The new DMG certainly isn't a bad book, don't misread(har har) me there, and it does have some core material in it to boot, as I've been reading on. Actually it's a really, really nice change from the older books, because folks new to roleplaying can get some excellent advice. I particularly liked the points about letting the whole gaming experience play out, including social tips like accounting for people wanting to chat and interact outside of the actual game environment before and after play. Way cool. Stuff that the players I know had to sort of figure out from scratch.

Also, I'm pretty tickled to participate in your LJ game a little. This could be extremely fun, and I'm *starved* for gaming - I still don't know anybody here in town. :)

[identity profile] sares2000.livejournal.com 2008-06-10 07:06 pm (UTC)(link)
I remember The Riddling Reaver. God damn those were not good books, in some ways, but they were nevertheless fun.

I like the LJ idea.

[identity profile] caturah.livejournal.com 2008-06-11 09:10 pm (UTC)(link)
Congrats! Well done, really. I've always loved your storytelling.

Alas, I don't think I'll be online often enough to participate, more's the pity.

[identity profile] wyvernfriend.livejournal.com 2008-06-13 02:58 pm (UTC)(link)
Sounds interesting.

[identity profile] radegund.livejournal.com 2008-06-16 02:33 pm (UTC)(link)
Oh! Oh! Gaming that I can do without having to chloroform my children! I keess you!

Sula, before she died, wrote a huge and rambling book, part memoir, part religious tract, part - the later part, written when her grip on the here and now was weakening - anarchist polemic (she got more radical as she got older). This book was found after her death and achieved a certain niche notoriety, particularly among followers of [Argh Brain Like Sieve, God of the Poor, Mendaka, isn't it?]. 4600 years later, some people have heard of the Book of Sulfarah, but almost nobody has read it, bar specialist scholars (and perhaps a cadre of Lollard-like anti-monarchists?).

* _Written exercise 1_
From the rows, extract every line between the line holding "family: Lamiaceae" and the line holding "common name: Phantom darner", inclusive, and repeat each one unchanged.

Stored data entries
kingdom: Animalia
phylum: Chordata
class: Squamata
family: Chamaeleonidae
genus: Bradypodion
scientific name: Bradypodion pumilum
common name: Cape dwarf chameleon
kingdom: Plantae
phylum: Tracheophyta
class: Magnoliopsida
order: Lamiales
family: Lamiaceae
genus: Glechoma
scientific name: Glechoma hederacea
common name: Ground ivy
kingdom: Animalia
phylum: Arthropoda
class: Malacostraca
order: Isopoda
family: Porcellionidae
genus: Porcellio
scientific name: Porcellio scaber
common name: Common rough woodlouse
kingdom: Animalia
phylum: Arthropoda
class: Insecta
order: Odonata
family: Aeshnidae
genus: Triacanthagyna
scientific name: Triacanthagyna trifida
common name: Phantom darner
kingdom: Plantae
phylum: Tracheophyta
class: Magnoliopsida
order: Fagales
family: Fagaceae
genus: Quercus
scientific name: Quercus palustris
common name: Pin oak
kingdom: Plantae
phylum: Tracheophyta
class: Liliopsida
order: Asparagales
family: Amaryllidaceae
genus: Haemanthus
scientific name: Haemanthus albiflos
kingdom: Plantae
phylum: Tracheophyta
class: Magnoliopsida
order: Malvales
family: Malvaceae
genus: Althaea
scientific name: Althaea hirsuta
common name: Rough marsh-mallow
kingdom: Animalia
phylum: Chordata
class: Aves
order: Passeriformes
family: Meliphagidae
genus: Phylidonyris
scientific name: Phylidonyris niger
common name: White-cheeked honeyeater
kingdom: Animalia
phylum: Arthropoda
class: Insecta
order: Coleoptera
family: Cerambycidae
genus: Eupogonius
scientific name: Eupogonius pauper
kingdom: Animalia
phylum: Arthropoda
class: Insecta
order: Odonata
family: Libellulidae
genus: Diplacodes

* _Written exercise 2_
Copy the passage of the comment thread between "I like the LJ" and "loved your storytelling.", inclusive, without altering a word.

* _Task response 1_
family: Lamiaceae
genus: Glechoma
scientific name: Glechoma hederacea
common name: Ground ivy
kingdom: Animalia
phylum: Arthropoda
class: Malacostraca
order: Isopoda
family: Porcellionidae
genus: Porcellio
scientific name: Porcellio scaber
common name: Common rough woodlouse
kingdom: Animalia
phylum: Arthropoda
class: Insecta
order: Odonata
family: Aeshnidae
genus: Triacanthagyna
scientific name: Triacanthagyna trifida
common name: Phantom darner

* _Task response 2_
I like the LJ idea.

[identity profile] caturah.livejournal.com 2008-06-11 09:10 pm (UTC)(link)
Congrats! Well done, really. I've always loved your storytelling.